I am an ethnomusicologist, violinist, and filmmaker with a PhD from the UCLA Department of Ethnomusicology. Currently, I am working as the lead Clinical Researcher on a cross-sectional study of music in dementia caregiving relationships at the UCSF Department of Medicine, Division of Geriatrics. I also hold Visiting Research Associate status at the Indiana University Bloomington Department of Folklore and Ethnomusicology, where I taught from 2016-2018. My research and teaching interests include Latin American and Mediterranean popular music, ethnomusicological filmmaking, studies of music and neurodiversity and aging, participatory music making as social activism, and American roots music. As a violinist, I play bluegrass & old-time fiddle, Argentine tango and folklore, and Sicilian popular music.

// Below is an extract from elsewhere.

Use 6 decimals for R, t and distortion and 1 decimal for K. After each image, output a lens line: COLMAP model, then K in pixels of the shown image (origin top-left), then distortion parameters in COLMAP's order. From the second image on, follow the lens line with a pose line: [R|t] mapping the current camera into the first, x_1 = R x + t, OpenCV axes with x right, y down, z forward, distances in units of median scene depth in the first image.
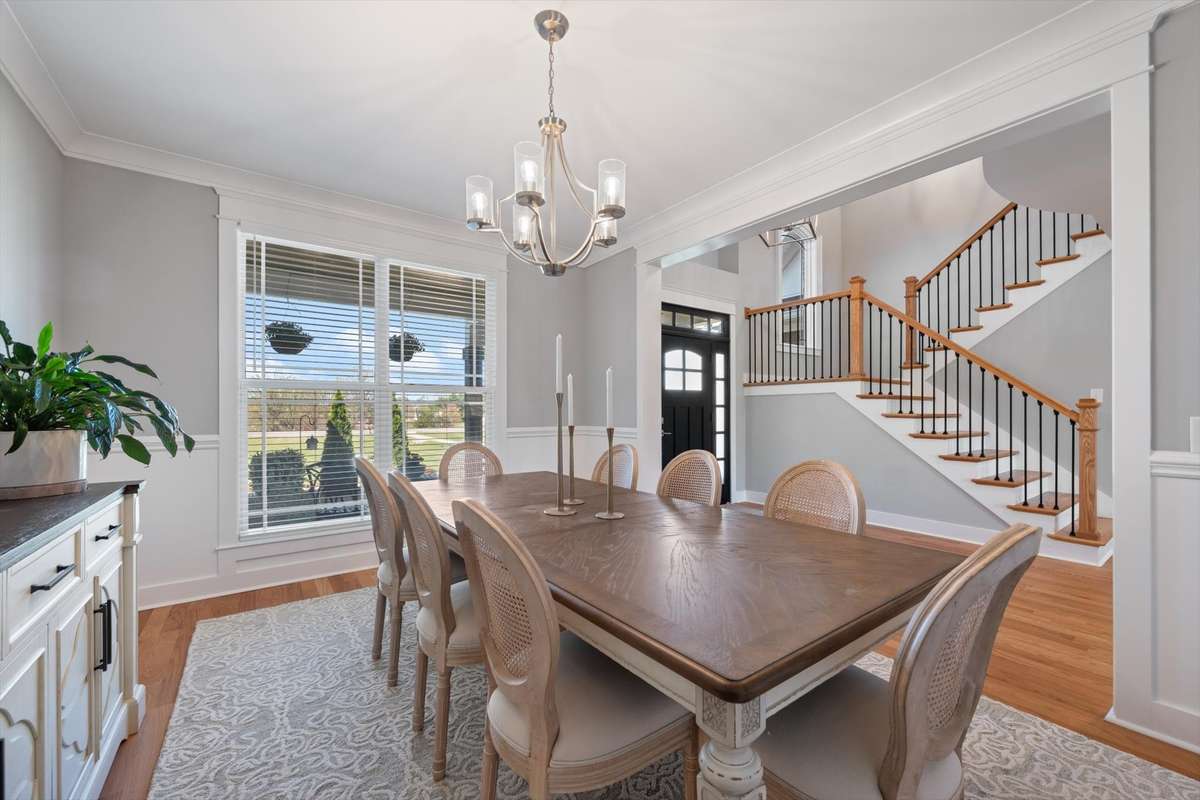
lens RADIAL K [[469.8, 0, 595.3], [0, 469.8, 407.5], [0, 0, 1]] dist [-0.004530, 0.000000]
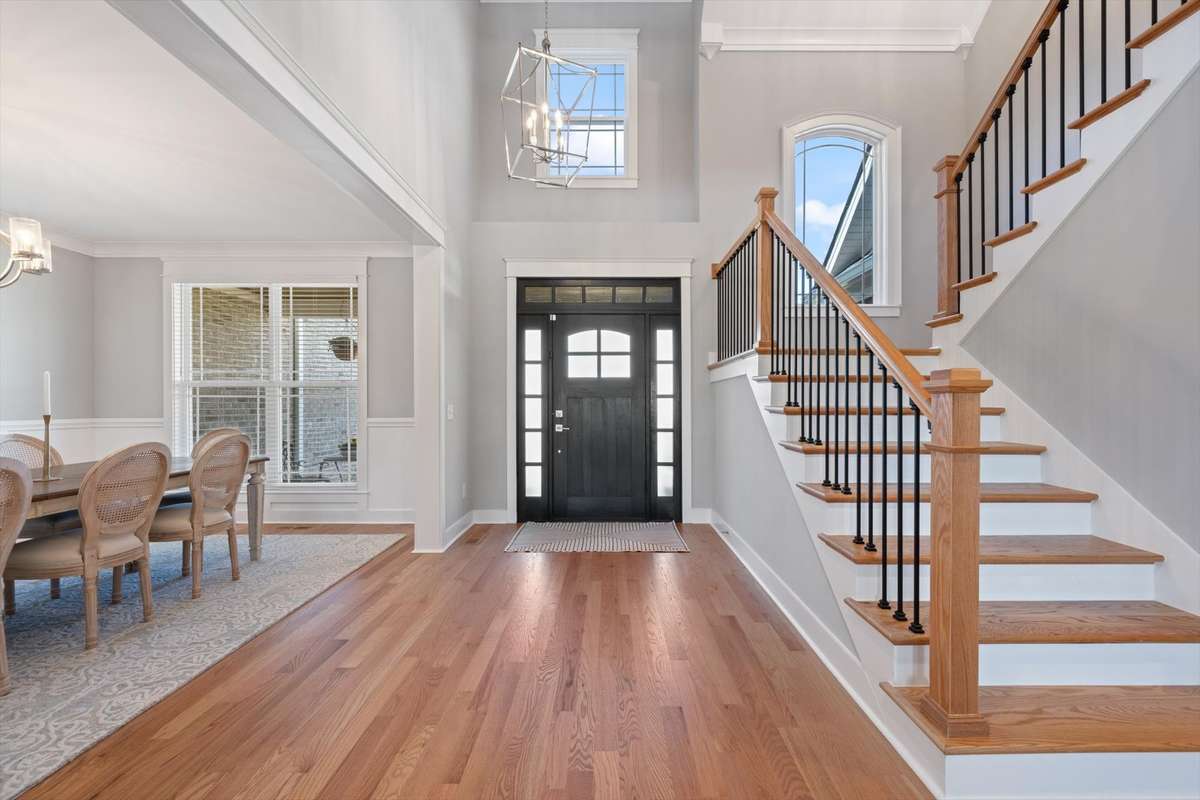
lens RADIAL K [[469.8, 0, 601.4], [0, 469.8, 405.8], [0, 0, 1]] dist [-0.004530, 0.000000]
pose [[0.808548, -0.000395, -0.588430, 0.685759], [0.002231, 0.999995, 0.002393, 0.011904], [0.588426, -0.003248, 0.808545, 0.320187]]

Part of this website is devoted to my research on neighborhood tango music scenes in Buenos Aires, Argentina. In Argentina, I studied tango music as a form of participatory urban socialization and as a form of urban activism. In my work, I use film, photography and writing to produce local visual and sensory understandings of tango as a live-music culture, not "for-export." I have been involved with tango music in Buenos Aires since 2005 as a violinist, filmmaker, photographer, community organizer and researcher.
Information about my most recent research on the Music & Memory Project, is also featured on this site. This project involves a service-learning and filmmaking course I built at IU Bloomington that explores the health and wellness benefits of personalized music for older adults living with dementia. My research on this topic involves the use of sensory filmmaking as a mode of teaching undergraduates about person-centered approaches to dementia-care as well as about how to use digital storytelling as a vehicle for public advocacy and education.